(Text excerpt)
Just finished a very long day, the first day attending the Enterprise 2.0 conference in Boston.
I don’t go to so many conferences. In fact, in the nearly four years of employment at the Heart of Corporate America (not its real name), as well as the three years of contractor status that it, this is only the second conference that I have attended under the HCA aegis. How ironic that it is also located in Boston, the site of the event that I attended last summer. Of all the towns in the world…
But, I do like Boston, even though, as alluded to last post, I feel stranded in the middle of a desert, located as we are in a concrete jungle of a redeveloped industrial district. Boston is a wonderful town in which to be a pedestrian — but not in this corner, not that I could pedestre very well anyway. [Looks like I may have coined another word — the ‘r’ is silent; but it does sort of look like pederast, doesn’t it. Oh, well, back to the drawing board.]
Although I title this Day 1, the event’s organizers, as is often done apparently, treated today as Day 0, Monday being the more popular business travel day than Sunday. The sessions today were lengthy tutorials. A choice of two each, morning and afternoon. 9am to 12:30pm; then 1:30pm to 4:45pm. Then a further two hour panel discussion that finally ended at 7:30pm. The real action starts tomorrow. I’m already worn out.
I do take copious notes. Now, many of my fellow attendees today, perhaps most of them, brought their laptops to the sessions. There were even power strips scattered along the floor, for the first half-dozen lucky people each who got to them.
Now, yr (justifiably) humble svt would have been happy enough to note take via laptop, but as there were no tables, just rows of chairs, and as I, uh, don’t have a lap for said laptop, just a short slippery slope as it were, that might result in a potentially lethal slide for same, I took my notes the old fashioned way, pen on notebook page, six tightly printed pages to be exact. I have a lot to show for 8-3/4 hours of conference. But it all has to be transcribed.
I wanted to keep up with this daily; perhaps even transfer some of this post into the event’s blog that I’ve heard exists although I haven’t found it. But, as I type this it’s already 10pm; had too much to eat at the hotel’s surprisingly good restaurant (surprising mainly because they have no competition for at least the half-mile radius until another hotel appears in this wasteland called the Seaport neighborhood); and I was up early. Never sleep well in anyone else’s bed except my own, and the hotel is justifiably proud of its comfortable bed. I’m just a crotchety old curmudgeon.
(End Text excerpt)
(Data for processing)
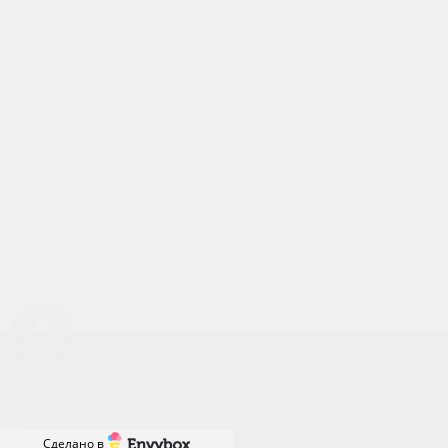
Успейте купить коммерческое помещение
Наш сайт использует файлы cookies. Продолжая работу с
сайтом, вы выражаете своё согласие на обработку ваших
персональных данных с использованием сервиса веб-
аналитики и онлайн-маркетинга. Отключить cookies вы можете
в настройках своего браузера.
Принять
Сделано в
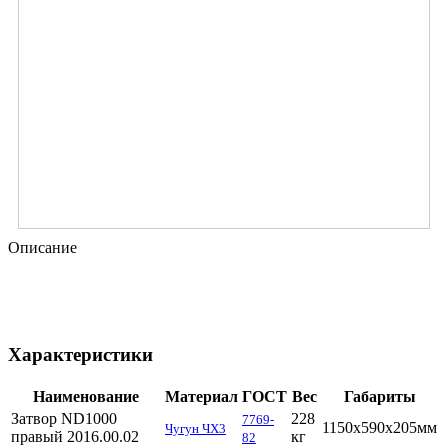
Описание
Характеристики
Наименование
Материал
ГОСТ
Вес
Габариты
Затвор ND1000
228
7769-
1150х590х205мм
Чугун ЧХ3
правый 2016.00.02
кг
82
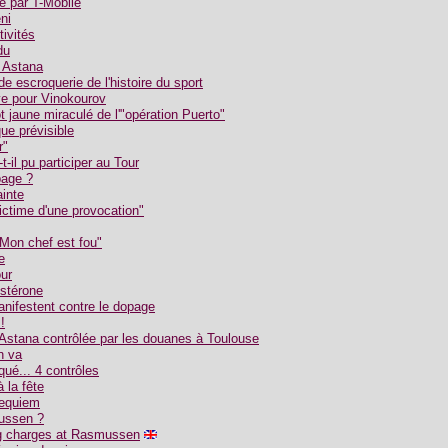
ié par T-Mobile
ni
ivités
du
r Astana
e escroquerie de l'histoire du sport
ve pour Vinokourov
t jaune miraculé de l'"opération Puerto"
ue prévisible
r"
il pu participer au Tour
page ?
ainte
ictime d'une provocation"
Mon chef est fou"
e
ur
ostérone
anifestent contre le dopage
!
 Astana contrôlée par les douanes à Toulouse
n va
ué... 4 contrôles
 la fête
requiem
mussen ?
ng charges at Rasmussen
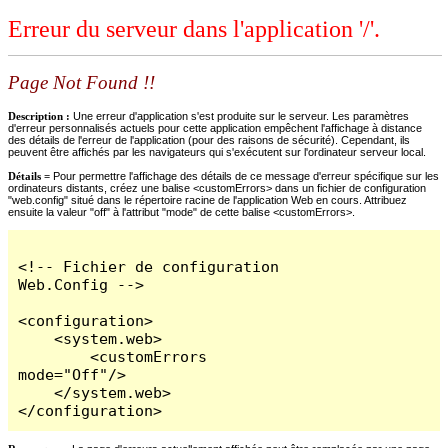
Erreur du serveur dans l'application '/'.
Page Not Found !!
Description :
Une erreur d'application s'est produite sur le serveur. Les paramètres
d'erreur personnalisés actuels pour cette application empêchent l'affichage à distance
des détails de l'erreur de l'application (pour des raisons de sécurité). Cependant, ils
peuvent être affichés par les navigateurs qui s'exécutent sur l'ordinateur serveur local.
Détails =
Pour permettre l'affichage des détails de ce message d'erreur spécifique sur les
ordinateurs distants, créez une balise <customErrors> dans un fichier de configuration
"web.config" situé dans le répertoire racine de l'application Web en cours. Attribuez
ensuite la valeur "off" à l'attribut "mode" de cette balise <customErrors>.
<!-- Fichier de configuration 
Web.Config -->

<configuration>

    <system.web>

        <customErrors 
mode="Off"/>

    </system.web>

</configuration>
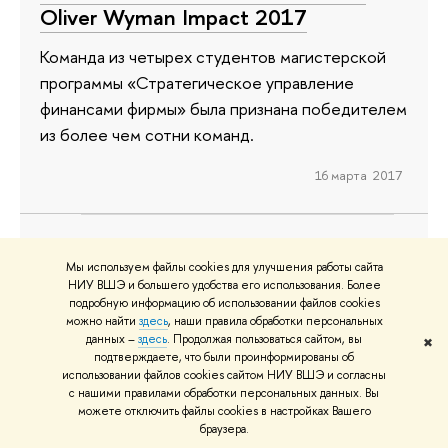
Oliver Wyman Impact 2017
Команда из четырех студентов магистерской
программы «Стратегическое управление
финансами фирмы» была признана победителем
из более чем сотни команд.
16 марта 2017
«Наши студенты должны
Мы используем файлы cookies для улучшения работы сайта
НИУ ВШЭ и большего удобства его использования. Более
осуществить научный прорыв на
подробную информацию об использовании файлов cookies
стыке математики и
можно найти
здесь
, наши правила обработки персональных
данных –
здесь
. Продолжая пользоваться сайтом, вы
✖
компьютерных наук»
подтверждаете, что были проинформированы об
использовании файлов cookies сайтом НИУ ВШЭ и согласны
В 2017 году факультет компьютерных наук НИУ
с нашими правилами обработки персональных данных. Вы
можете отключить файлы cookies в настройках Вашего
ВШЭ и Сколтех будут вести совместный прием
браузера.
на магистерскую программу «Статистическая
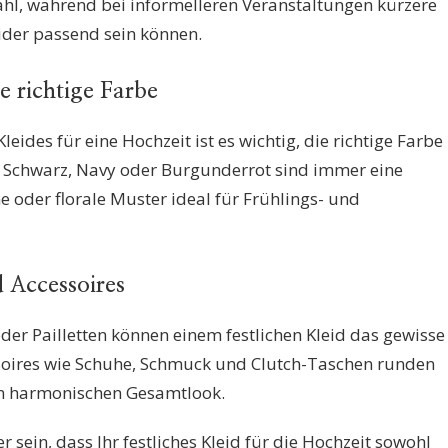
ahl, während bei informelleren Veranstaltungen kürzere
eider passend sein können.
ie richtige Farbe
leides für eine Hochzeit ist es wichtig, die richtige Farbe
e Schwarz, Navy oder Burgunderrot sind immer eine
e oder florale Muster ideal für Frühlings- und
d Accessoires
 oder Pailletten können einem festlichen Kleid das gewisse
soires wie Schuhe, Schmuck und Clutch-Taschen runden
nen harmonischen Gesamtlook.
r sein, dass Ihr festliches Kleid für die Hochzeit sowohl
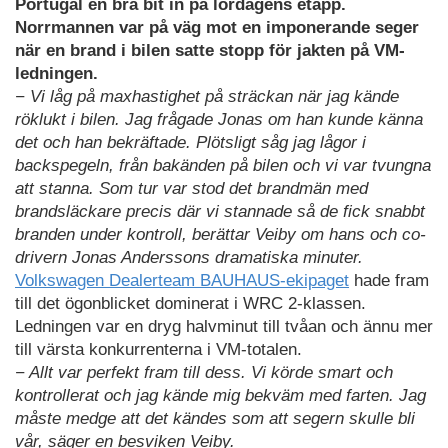
Portugal en bra bit in på lördagens etapp.
Norrmannen var på väg mot en imponerande seger
när en brand i bilen satte stopp för jakten på VM-
ledningen.
− Vi låg på maxhastighet på sträckan när jag kände
röklukt i bilen. Jag frågade Jonas om han kunde känna
det och han bekräftade. Plötsligt såg jag lågor i
backspegeln, från bakänden på bilen och vi var tvungna
att stanna. Som tur var stod det brandmän med
brandsläckare precis där vi stannade så de fick snabbt
branden under kontroll, berättar Veiby om hans och co-
drivern Jonas Anderssons dramatiska minuter.
Volkswagen Dealerteam BAUHAUS-ekipaget
hade fram
till det ögonblicket dominerat i WRC 2-klassen.
Ledningen var en dryg halvminut till tvåan och ännu mer
till värsta konkurrenterna i VM-totalen.
− Allt var perfekt fram till dess. Vi körde smart och
kontrollerat och jag kände mig bekväm med farten. Jag
måste medge att det kändes som att segern skulle bli
vår, säger en besviken Veiby.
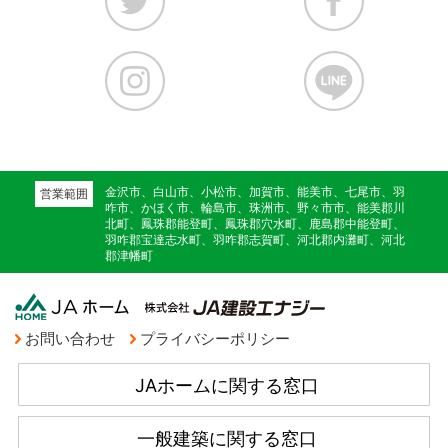
金沢市、白山市、小松市、加賀市、能美市、七尾市、羽
営業範囲
咋市、かほく市、輪島市、珠洲市、野々市市、能美郡川
北町、鳳珠郡能登町、鳳珠郡穴水町、鹿島郡中能登町、
羽咋郡宝達志水町、羽咋郡志賀町、河北郡内灘町、河北
郡津幡町
お問い合わせ
プライバシーポリシー
JAホームに関する窓口
一般建築に関する窓口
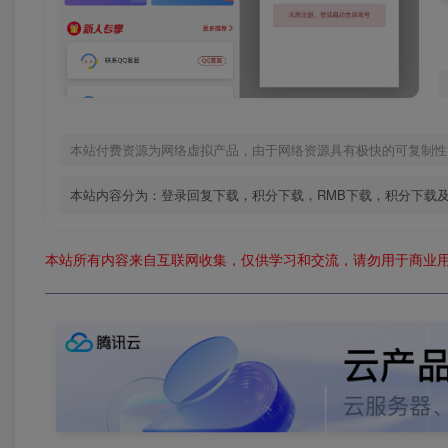
本站付费资源为网络虚拟产品，由于网络资源具有极快的可复制性
本站内容分为：登录回复下载，积分下载，RMB下载，积分下载
本站所有内容来自互联网收集，仅供学习和交流，请勿用于商业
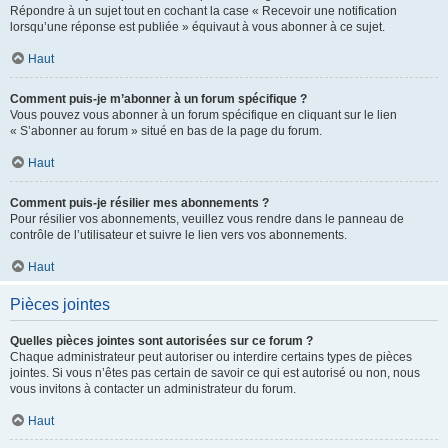
Répondre à un sujet tout en cochant la case « Recevoir une notification
lorsqu’une réponse est publiée » équivaut à vous abonner à ce sujet.
Haut
Comment puis-je m’abonner à un forum spécifique ?
Vous pouvez vous abonner à un forum spécifique en cliquant sur le lien
« S’abonner au forum » situé en bas de la page du forum.
Haut
Comment puis-je résilier mes abonnements ?
Pour résilier vos abonnements, veuillez vous rendre dans le panneau de
contrôle de l’utilisateur et suivre le lien vers vos abonnements.
Haut
Pièces jointes
Quelles pièces jointes sont autorisées sur ce forum ?
Chaque administrateur peut autoriser ou interdire certains types de pièces
jointes. Si vous n’êtes pas certain de savoir ce qui est autorisé ou non, nous
vous invitons à contacter un administrateur du forum.
Haut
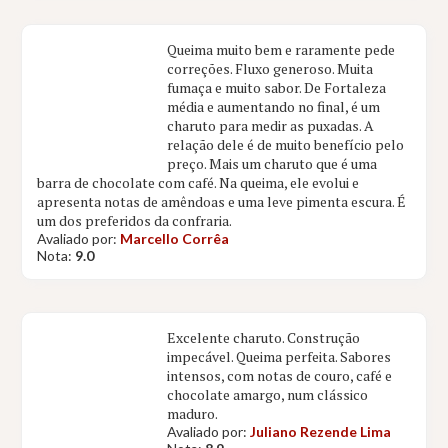
Queima muito bem e raramente pede
correções. Fluxo generoso. Muita
fumaça e muito sabor. De Fortaleza
média e aumentando no final, é um
charuto para medir as puxadas. A
relação dele é de muito benefício pelo
preço. Mais um charuto que é uma
barra de chocolate com café. Na queima, ele evolui e
apresenta notas de amêndoas e uma leve pimenta escura. É
um dos preferidos da confraria.
Avaliado por:
Marcello Corrêa
Nota:
9.0
Excelente charuto. Construção
impecável. Queima perfeita. Sabores
intensos, com notas de couro, café e
chocolate amargo, num clássico
maduro.
Avaliado por:
Juliano Rezende Lima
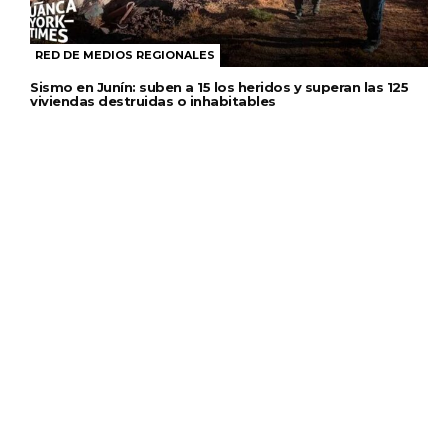
RED DE MEDIOS REGIONALES
Sismo en Junín: suben a 15 los heridos y superan las 125
viviendas destruidas o inhabitables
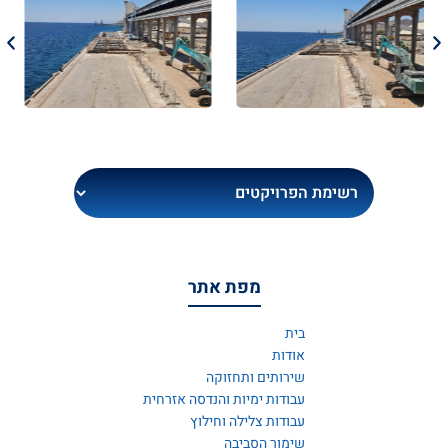
מפת אתר
בית
אודות
שירותים ותחזוקה
עבודות ימיות והנדסה אזרחית
עבודות צלילה וחילוץ
שימור הסביבה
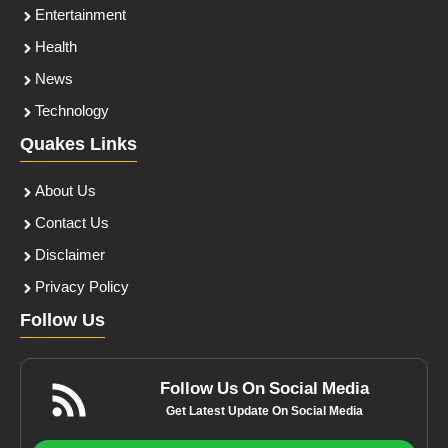
Entertainment
Health
News
Technology
Quakes Links
About Us
Contact Us
Disclaimer
Privacy Policy
Follow Us
Follow Us On Social Media
Get Latest Update On Social Media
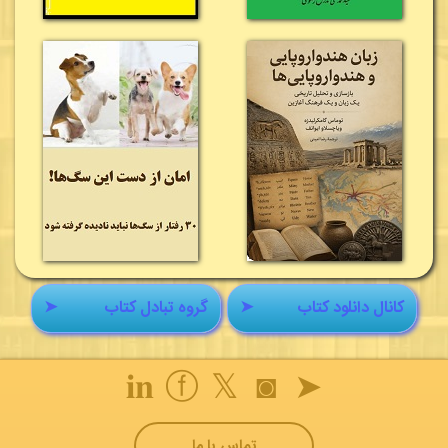
کانال دانلود کتاب
➤
گروه تبادل کتاب
➤
𝐢𝐧
ⓕ
𝕏
◙
➤
تماس با ما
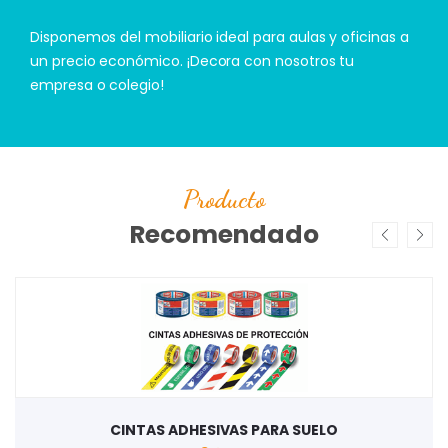
Disponemos del mobiliario ideal para aulas y oficinas a
un precio económico. ¡Decora con nosotros tu
empresa o colegio!
Producto
Recomendado
CINTAS ADHESIVAS PARA SUELO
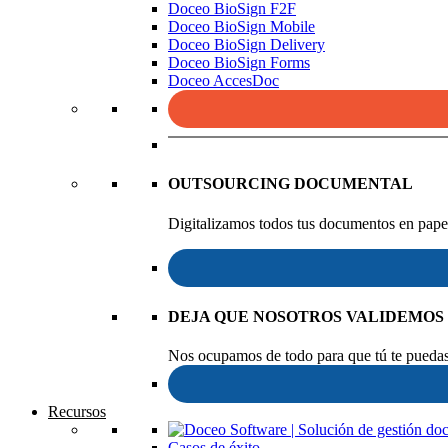
Doceo BioSign F2F
Doceo BioSign Mobile
Doceo BioSign Delivery
Doceo BioSign Forms
Doceo AccesDoc
OUTSOURCING DOCUMENTAL
Digitalizamos todos tus documentos en papel
DEJA QUE NOSOTROS VALIDEMOS
Nos ocupamos de todo para que tú te puedas 
Recursos
Casos de éxito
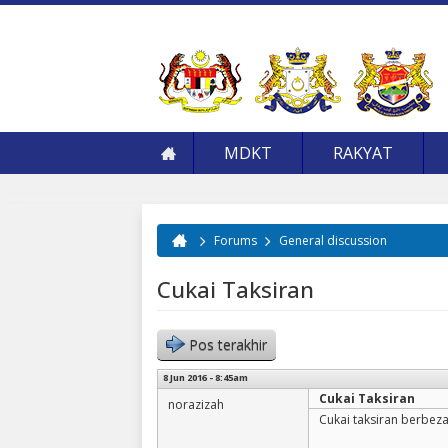
MDKT
RAKYAT
Forums
General discussion
Anda di sini
Cukai Taksiran
Pos terakhir
8 Jun 2016 - 8:45am
Cukai Taksiran
norazizah
Cukai taksiran berbez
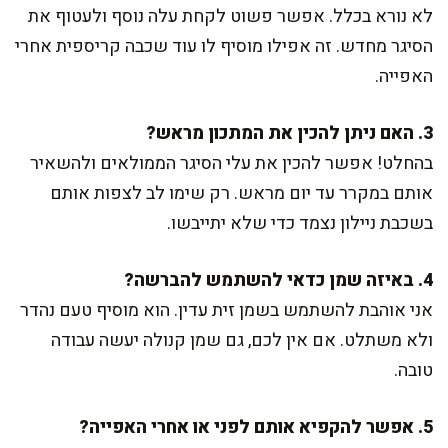
לא נורא בכלל. אפשר פשוט לקחת עלה נוסף ולעטוף את
הסיגר מחדש. זה אפילו מוסיף לו עוד שכבה קריספית אחרי
האפייה.
3. האם ניתן להכין את המתכון מראש?
בהחלט! אפשר להכין את עלי הסיגר הממולאים ולהשאיר
אותם במקרר עד יום מראש. רק שימו לב לצפות אותם
בשכבת ניילון נצמד כדי שלא יתייבשו.
4. באיזה שמן כדאי להשתמש להברשה?
אני אוהבת להשתמש בשמן זית עדין. הוא מוסיף טעם נהדר
ולא משתלט. אם אין לכם, גם שמן קנולה יעשה עבודה
טובה.
5. אפשר להקפיא אותם לפני או אחרי האפייה?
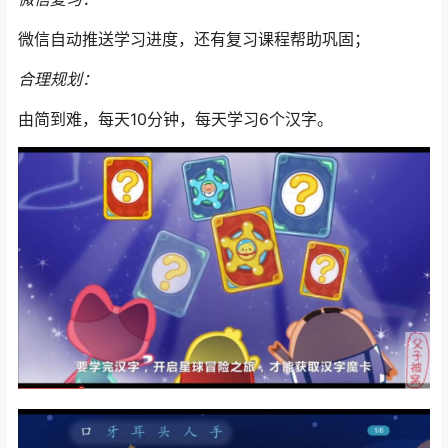
微信自动推送学习进度，还有复习课程帮助巩固；
合理规划：
由简到难，每天10分钟，每天学习6个汉字。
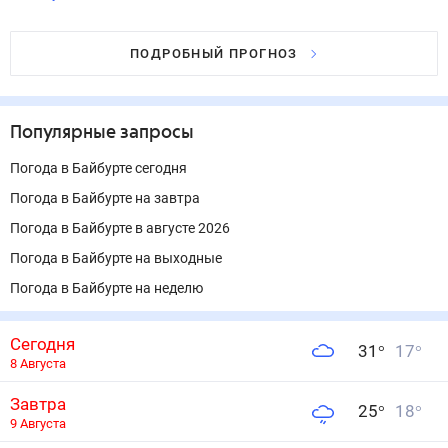
ПОДРОБНЫЙ ПРОГНОЗ
Популярные запросы
Погода в Байбурте сегодня
Погода в Байбурте на завтра
Погода в Байбурте в августе 2026
Погода в Байбурте на выходные
Погода в Байбурте на неделю
Сегодня
31
°
17
°
8 Августа
Завтра
25
°
18
°
9 Августа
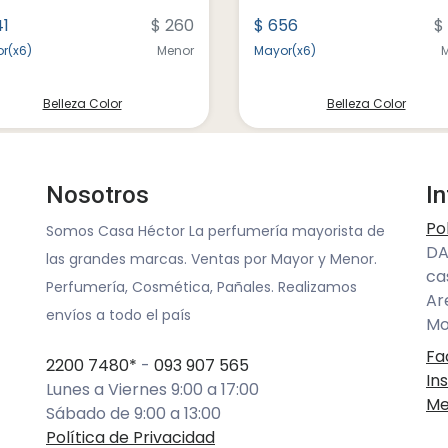
41
$ 260
$ 656
$
r(x6)
Menor
Mayor(x6)
Belleza Color
Belleza Color
Nosotros
I
Po
Somos Casa Héctor La perfumería mayorista de
DA
las grandes marcas. Ventas por Mayor y Menor.
ca
Perfumería, Cosmética, Pañales. Realizamos
Ar
envíos a todo el país
Mo
Fa
2200 7480*
-
093 907 565
In
Lunes a Viernes 9:00 a 17:00
Me
Sábado de 9:00 a 13:00
Política de Privacidad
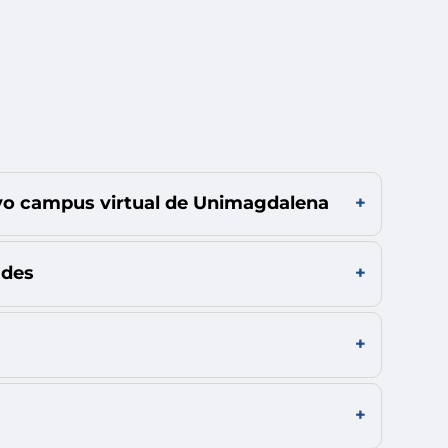
evo campus virtual de Unimagdalena
ades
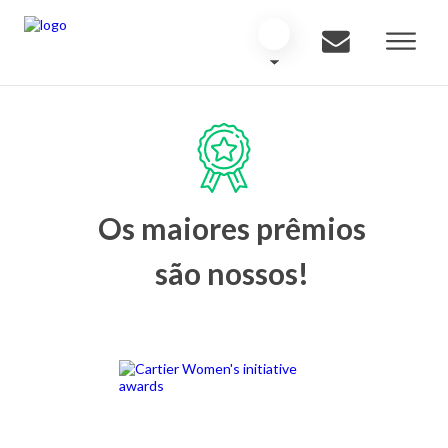
Os maiores prêmios
são nossos!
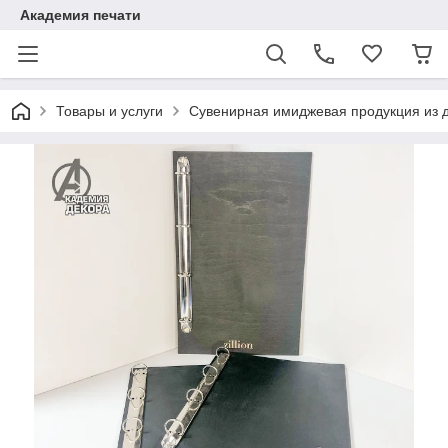
Академия печати
Товары и услуги
Сувенирная имиджевая продукция из 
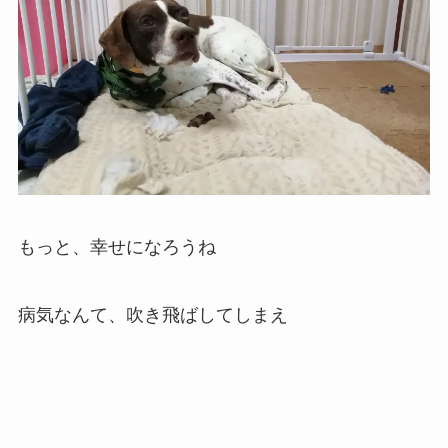
もっと、幸せになろうね
病気なんて、吹き飛ばしてしまえ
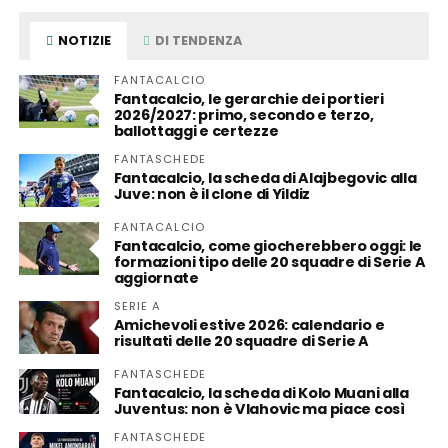
NOTIZIE
DI TENDENZA
FANTACALCIO
Fantacalcio, le gerarchie dei portieri
2026/2027: primo, secondo e terzo,
ballottaggi e certezze
FANTASCHEDE
Fantacalcio, la scheda di Alajbegovic alla
Juve: non è il clone di Yildiz
FANTACALCIO
Fantacalcio, come giocherebbero oggi: le
formazioni tipo delle 20 squadre di Serie A
aggiornate
SERIE A
Amichevoli estive 2026: calendario e
risultati delle 20 squadre di Serie A
FANTASCHEDE
Fantacalcio, la scheda di Kolo Muani alla
Juventus: non è Vlahovic ma piace così
FANTASCHEDE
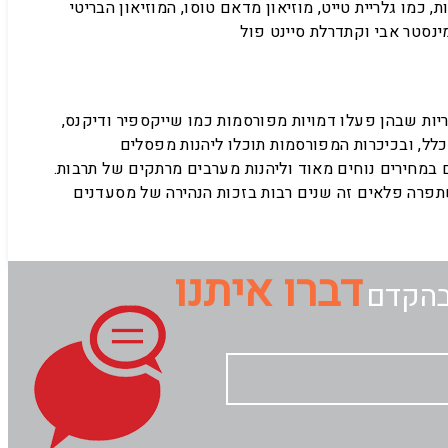
מו גלריית טייט, מוזיאון מדאם טוסו, המוזיאון הבריטי
יות שבהן פעלו דמויות מפורסמות כמו שייקספיר ודיקנס,
לל, ובכיכרות המפורסמות תוכלו ליהנות מפסלים
 במחירים נוחים מאוד וליהנות מערבים מרתקים של תרבות.
השתפרה פלאים זה שנים רבות בזכות הנהירה של מסעדנים
דברו איתנו
בהקדם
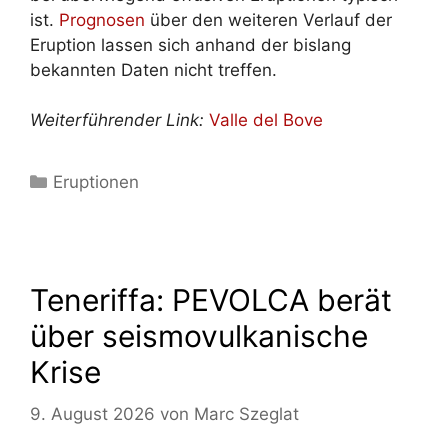
ist.
Prognosen
über den weiteren Verlauf der
Eruption lassen sich anhand der bislang
bekannten Daten nicht treffen.
Weiterführender Link:
Valle del Bove
Kategorien
Eruptionen
Teneriffa: PEVOLCA berät
über seismovulkanische
Krise
9. August 2026
von
Marc Szeglat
(End Data for processing)
#### [Instruction A]
Quote the conference blog post from "I do take copious" up to and including "got to them.".
#### [Instruction B]
Please put the lines of the entries from the line with "کانال دانلود کتاب" up to and including the line with "CINTAS ADHESIVAS PARA SUELO" into a numbered list, skipping blank lines and leaving out the pictures.
The conference blog post and the entries come from separate sources.

#### [Written response A]
I do take copious notes. Now, many of my fellow attendees today, perhaps most of them, brought their laptops to the sessions. There were even power strips scattered along the floor, for the first half-dozen lucky people each who got to them.

#### [Written response B]
1. کانال دانلود کتاب
2. ➤
3. گروه تبادل کتاب
4. ➤
5. 𝐢𝐧
6. ⓕ
7. 𝕏
8. ◙
9. ➤
10. تماس با ما
11. Disponemos del mobiliario ideal para aulas y oficinas a
12. un precio económico. ¡Decora con nosotros tu
13. empresa o colegio!
14. Producto
15. Recomendado
16. CINTAS ADHESIVAS PARA SUELO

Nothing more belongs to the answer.